The biggest flaw in your argument here is that you've boiled all of the liquid out of your argument. Based on your logic, everything in life is repetitive - eating is put food on a fork/spoon, lift to mouth, chew, swallow, repeat. Walking is place foot, shift weight, lift foot, repeat. Repetition is not the issue as everything is repetitive. The argument behind repetitiveness is the package in which the repetition is wrapped.

Assassin's Creed was repetitive because the only thing that differentiated the missions was the city in which they were located (which all actually looked the same). There was too much reliance on these missions and not enough development of the story during these missions that made it repetitive.
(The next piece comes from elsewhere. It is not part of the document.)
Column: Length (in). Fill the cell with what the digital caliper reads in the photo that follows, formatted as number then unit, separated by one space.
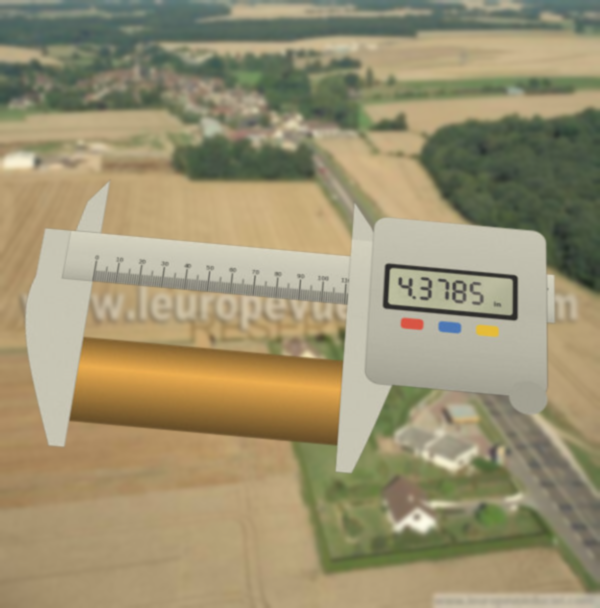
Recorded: 4.3785 in
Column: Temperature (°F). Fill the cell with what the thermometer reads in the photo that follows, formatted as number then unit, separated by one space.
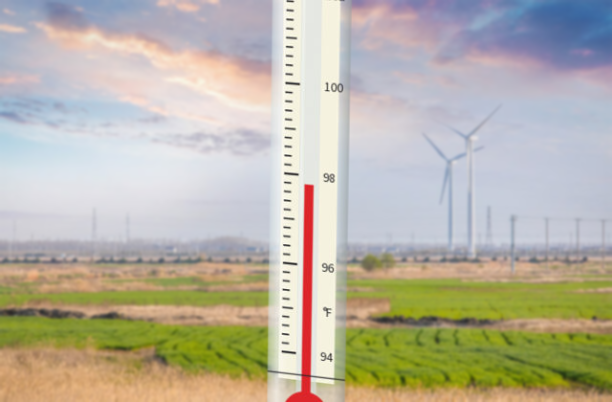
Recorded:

A game like Call of Duty, on the other hand had repetitive missions, but either had those missions lead to progressing the story immediately, or varied the mission enough to lend a new tilt - timed missions, escort missions, stealth missions, etc.

Scrustle said:
Exactly. People find different things compelling. People need to realise that's is the issue, not a fault in the game itself.
Of course it's subjective. Criticism by definition is subjective. If there was a means of criticizing something objectively, then the variety that exists in any form of media would be substantially less than it is currently. For example - I did not like any of the Transformers movies; I found the story to be weak, and almost forgotten throughout the series of movies; I found the acting to be subpar; and I found the visual effects to be difficult to even follow what was going on. But that is my subjective view. Obviously there were people with different opinions, or they wouldn't have made (and continue to make) sequels.

The same holds true for food (I love fish, my wife hates it), TV (the love/hate relationship regarding the Lost finale), and life in general (I love my job, but my best friend is baffled at why).

If we didn't have criticism, there would be a lot of people looking for work.